(Stored data entries)
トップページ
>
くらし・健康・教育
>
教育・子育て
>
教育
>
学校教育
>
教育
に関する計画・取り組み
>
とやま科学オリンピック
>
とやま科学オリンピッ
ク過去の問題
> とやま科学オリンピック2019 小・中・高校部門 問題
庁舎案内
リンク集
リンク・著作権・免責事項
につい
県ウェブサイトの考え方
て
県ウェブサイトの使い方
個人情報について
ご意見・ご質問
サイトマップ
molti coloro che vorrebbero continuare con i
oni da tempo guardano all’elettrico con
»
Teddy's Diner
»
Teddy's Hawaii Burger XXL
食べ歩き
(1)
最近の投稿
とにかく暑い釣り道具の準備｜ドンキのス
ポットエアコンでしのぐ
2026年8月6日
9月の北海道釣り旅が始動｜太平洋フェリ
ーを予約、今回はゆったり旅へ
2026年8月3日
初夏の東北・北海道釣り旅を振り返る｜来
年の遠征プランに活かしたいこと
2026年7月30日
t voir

_Brief_: Set down every line of the data above word for word, in its original order.

_Task response_:
トップページ
>
くらし・健康・教育
>
教育・子育て
>
教育
>
学校教育
>
教育
に関する計画・取り組み
>
とやま科学オリンピック
>
とやま科学オリンピッ
ク過去の問題
> とやま科学オリンピック2019 小・中・高校部門 問題
庁舎案内
リンク集
リンク・著作権・免責事項
につい
県ウェブサイトの考え方
て
県ウェブサイトの使い方
個人情報について
ご意見・ご質問
サイトマップ
molti coloro che vorrebbero continuare con i
oni da tempo guardano all’elettrico con
»
Teddy's Diner
»
Teddy's Hawaii Burger XXL
食べ歩き
(1)
最近の投稿
とにかく暑い釣り道具の準備｜ドンキのス
ポットエアコンでしのぐ
2026年8月6日
9月の北海道釣り旅が始動｜太平洋フェリ
ーを予約、今回はゆったり旅へ
2026年8月3日
初夏の東北・北海道釣り旅を振り返る｜来
年の遠征プランに活かしたいこと
2026年7月30日
t voir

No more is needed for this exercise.